**REQUIREMENT**
Within these records, how many lines hold "include"? Give the number alone.

(Saved entries)
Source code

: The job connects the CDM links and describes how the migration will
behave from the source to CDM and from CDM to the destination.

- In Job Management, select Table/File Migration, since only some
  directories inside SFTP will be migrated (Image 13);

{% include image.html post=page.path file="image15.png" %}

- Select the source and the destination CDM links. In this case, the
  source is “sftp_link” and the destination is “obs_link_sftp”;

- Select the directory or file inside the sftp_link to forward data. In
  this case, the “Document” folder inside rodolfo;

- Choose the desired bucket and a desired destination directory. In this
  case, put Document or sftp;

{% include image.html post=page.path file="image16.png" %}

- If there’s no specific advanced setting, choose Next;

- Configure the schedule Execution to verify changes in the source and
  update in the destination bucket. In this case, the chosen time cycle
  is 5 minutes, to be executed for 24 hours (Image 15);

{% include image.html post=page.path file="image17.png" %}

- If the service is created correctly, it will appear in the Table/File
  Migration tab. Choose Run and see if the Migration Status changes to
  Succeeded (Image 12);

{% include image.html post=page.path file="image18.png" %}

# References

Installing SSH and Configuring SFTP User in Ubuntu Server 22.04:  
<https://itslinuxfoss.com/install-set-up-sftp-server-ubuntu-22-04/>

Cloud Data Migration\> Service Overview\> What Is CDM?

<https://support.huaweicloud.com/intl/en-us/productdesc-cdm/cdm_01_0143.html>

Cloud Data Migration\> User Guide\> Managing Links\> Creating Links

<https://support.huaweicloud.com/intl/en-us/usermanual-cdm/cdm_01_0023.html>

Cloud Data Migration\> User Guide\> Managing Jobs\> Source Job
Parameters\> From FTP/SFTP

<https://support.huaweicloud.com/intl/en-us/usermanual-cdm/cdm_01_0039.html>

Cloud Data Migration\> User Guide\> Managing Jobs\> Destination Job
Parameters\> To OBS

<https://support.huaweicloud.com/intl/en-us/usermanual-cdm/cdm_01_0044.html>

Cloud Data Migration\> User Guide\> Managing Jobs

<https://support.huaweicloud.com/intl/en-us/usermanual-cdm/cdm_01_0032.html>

**YOUR RESPONSE**
4